By Saeed Azhar
NEW YORK (Reuters) – U.S. stocks could fall 10% to 13% this year as a sell-off in seven mega-cap stocks earlier pushed broader markets to record highs, a top executive at Morgan Stanley Investment Management (MSIM) told Reuters.
“The market valuations on a standalone basis appear to be stretched, and therefore a 10% to 13% annual decline or correction is very possible,” Jitania Kandhari, deputy head of investments for MSIM’s solutions and multi-asset group, said in an interview.
The seven mega-cap stocks, also known as the Magnificent Seven, are Microsoft (MSFT), Apple (AAPL), Alphabet (GOOG), Amazon (AMZN), Nvidia (NVDA), Meta Platforms (META), and Tesla (TSLA).
“We will start to see convergence between the rest of the market and Mega 7, and that will continue,” Kandhari said. MSIM manages $1.5 trillion in assets.
Still, big tech companies generate cash and have stronger operating results than the companies that typically drive other periods of market weakness, she said.
The predicted declines are likely to be more orderly than the dramatic losses of the early 2000s, when the dot-com bubble burst for technology companies with inflated valuations.

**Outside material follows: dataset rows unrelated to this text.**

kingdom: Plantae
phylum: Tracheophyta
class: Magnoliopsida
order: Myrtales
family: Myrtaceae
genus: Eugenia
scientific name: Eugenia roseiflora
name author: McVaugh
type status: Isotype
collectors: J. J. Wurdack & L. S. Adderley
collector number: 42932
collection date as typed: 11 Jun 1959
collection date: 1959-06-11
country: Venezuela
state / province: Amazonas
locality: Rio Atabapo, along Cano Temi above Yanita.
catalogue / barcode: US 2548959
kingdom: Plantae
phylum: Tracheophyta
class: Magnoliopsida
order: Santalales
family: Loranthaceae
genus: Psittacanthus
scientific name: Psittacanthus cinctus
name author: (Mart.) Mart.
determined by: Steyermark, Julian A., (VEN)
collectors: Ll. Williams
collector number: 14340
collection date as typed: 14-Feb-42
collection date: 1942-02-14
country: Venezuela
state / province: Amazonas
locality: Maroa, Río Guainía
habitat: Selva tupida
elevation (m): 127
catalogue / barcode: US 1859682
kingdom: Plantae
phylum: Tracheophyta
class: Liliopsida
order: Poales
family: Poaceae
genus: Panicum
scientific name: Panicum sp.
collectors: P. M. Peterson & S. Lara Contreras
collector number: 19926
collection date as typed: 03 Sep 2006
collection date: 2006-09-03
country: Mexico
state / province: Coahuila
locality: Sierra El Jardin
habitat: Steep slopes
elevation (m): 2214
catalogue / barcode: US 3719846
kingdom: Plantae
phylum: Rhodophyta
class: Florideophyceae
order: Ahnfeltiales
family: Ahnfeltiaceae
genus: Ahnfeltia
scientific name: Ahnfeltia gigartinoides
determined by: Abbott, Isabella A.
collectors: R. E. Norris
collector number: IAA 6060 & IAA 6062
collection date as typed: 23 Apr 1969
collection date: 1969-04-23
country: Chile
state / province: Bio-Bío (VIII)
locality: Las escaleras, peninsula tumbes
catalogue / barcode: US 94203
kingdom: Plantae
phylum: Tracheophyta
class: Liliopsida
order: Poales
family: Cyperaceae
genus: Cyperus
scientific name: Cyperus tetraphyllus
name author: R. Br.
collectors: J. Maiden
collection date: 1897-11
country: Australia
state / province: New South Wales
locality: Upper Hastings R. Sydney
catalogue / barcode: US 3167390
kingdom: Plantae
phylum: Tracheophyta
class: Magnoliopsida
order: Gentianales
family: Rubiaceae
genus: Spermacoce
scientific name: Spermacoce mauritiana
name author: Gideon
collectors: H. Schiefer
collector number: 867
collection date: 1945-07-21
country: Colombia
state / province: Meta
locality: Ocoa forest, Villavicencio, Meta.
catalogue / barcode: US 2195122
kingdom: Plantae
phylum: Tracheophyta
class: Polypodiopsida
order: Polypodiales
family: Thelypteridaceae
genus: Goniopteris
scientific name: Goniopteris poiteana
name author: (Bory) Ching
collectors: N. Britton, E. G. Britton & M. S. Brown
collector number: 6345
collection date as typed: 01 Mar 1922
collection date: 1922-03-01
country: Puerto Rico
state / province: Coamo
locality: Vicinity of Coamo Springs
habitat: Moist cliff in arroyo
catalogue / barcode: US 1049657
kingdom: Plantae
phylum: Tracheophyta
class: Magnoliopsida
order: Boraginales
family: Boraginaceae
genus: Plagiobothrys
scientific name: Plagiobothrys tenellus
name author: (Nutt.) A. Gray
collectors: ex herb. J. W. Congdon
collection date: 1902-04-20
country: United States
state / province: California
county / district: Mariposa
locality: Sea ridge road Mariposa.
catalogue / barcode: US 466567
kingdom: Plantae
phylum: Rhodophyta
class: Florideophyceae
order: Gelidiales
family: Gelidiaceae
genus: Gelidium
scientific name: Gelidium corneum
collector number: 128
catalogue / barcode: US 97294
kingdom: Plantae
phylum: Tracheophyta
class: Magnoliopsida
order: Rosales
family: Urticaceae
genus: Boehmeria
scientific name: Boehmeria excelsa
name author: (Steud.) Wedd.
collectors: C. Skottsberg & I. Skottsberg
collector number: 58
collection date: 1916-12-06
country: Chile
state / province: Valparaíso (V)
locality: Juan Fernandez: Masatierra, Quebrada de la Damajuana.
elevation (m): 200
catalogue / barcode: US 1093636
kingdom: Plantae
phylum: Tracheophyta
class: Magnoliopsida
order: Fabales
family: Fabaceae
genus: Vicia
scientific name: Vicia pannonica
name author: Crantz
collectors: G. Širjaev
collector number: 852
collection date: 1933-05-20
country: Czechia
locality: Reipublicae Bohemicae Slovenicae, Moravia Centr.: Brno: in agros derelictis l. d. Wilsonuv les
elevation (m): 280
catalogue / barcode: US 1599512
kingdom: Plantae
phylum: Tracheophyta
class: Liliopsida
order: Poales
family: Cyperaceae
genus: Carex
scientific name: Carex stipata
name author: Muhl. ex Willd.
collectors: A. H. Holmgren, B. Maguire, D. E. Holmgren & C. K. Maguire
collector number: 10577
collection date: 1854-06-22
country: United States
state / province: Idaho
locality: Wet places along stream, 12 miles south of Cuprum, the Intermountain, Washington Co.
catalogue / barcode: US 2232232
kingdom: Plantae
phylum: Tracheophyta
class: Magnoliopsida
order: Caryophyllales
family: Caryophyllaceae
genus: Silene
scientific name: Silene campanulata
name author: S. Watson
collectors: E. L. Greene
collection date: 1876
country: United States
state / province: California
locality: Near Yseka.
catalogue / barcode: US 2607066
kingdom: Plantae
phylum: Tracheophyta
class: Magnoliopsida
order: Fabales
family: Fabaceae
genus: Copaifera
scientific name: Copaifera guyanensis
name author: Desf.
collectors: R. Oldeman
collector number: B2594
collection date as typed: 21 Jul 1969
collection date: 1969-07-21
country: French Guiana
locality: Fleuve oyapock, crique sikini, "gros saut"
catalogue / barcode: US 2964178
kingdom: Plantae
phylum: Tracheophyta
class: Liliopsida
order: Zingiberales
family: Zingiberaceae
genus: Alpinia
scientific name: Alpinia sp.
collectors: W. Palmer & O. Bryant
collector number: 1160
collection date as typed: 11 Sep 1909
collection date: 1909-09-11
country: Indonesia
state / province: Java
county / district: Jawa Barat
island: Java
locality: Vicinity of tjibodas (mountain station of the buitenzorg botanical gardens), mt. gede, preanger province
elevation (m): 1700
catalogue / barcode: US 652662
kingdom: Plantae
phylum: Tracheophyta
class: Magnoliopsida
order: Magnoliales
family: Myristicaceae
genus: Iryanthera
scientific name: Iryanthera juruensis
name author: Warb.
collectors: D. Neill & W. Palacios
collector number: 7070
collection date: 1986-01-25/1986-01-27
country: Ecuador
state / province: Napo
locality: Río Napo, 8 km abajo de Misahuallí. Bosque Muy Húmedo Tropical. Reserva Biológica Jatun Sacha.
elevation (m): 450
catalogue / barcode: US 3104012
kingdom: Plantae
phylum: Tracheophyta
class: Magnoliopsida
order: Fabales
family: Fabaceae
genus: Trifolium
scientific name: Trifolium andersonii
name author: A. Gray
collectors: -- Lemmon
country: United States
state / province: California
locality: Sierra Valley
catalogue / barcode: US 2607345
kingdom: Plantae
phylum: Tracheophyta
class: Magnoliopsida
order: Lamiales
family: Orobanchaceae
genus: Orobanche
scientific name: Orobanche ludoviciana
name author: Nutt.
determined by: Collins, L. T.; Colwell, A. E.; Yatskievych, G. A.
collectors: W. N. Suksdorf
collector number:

“I don't expect a tech correction like we saw in 1999-2000 on the Nasdaq this time,” she said.
MSIM is underweight in technology stocks.
U.S. stocks are more expensive compared to their global peers, Kandhari added. The S&P 500 index trades at a multiple of about 21 times forward earnings.
“If we see earnings growth that comes along, that number could go up,” Kandhari said. “But given the current traction, 16.5 to 17 times is a good number on the S&P.”
The tech-driven Nasdaq Composite trades at 28 times expected earnings, outperforming the MSCI All Country World Price Index, which trades at 18 times.
The S&P 500 index closed at 5,463.54 on Monday, down 3.6% from a record close of 5,667.20 on July 16.
Industrial stocks are attractive right now, Kandhari said. Stocks of companies that produce consumer goods and discretionary goods are also attractive, given Americans' resilient spending.
“The interest rate sensitivity of the economy has come down,” Kandhari said. “Companies have been borrowing for the long term, so higher rates haven't hit them as hard as people expected.”
MSIM is also buying more financial stocks, which are benefiting from a steeper yield curve in U.S. Treasuries, Kandhari said. Short-term yields have fallen faster than long-term yields in recent weeks.
Yet the curve is currently inverted, with short-term yields higher than long-term debt. A return to an upward-sloping yield curve would lower funding costs for banks and encourage more lending.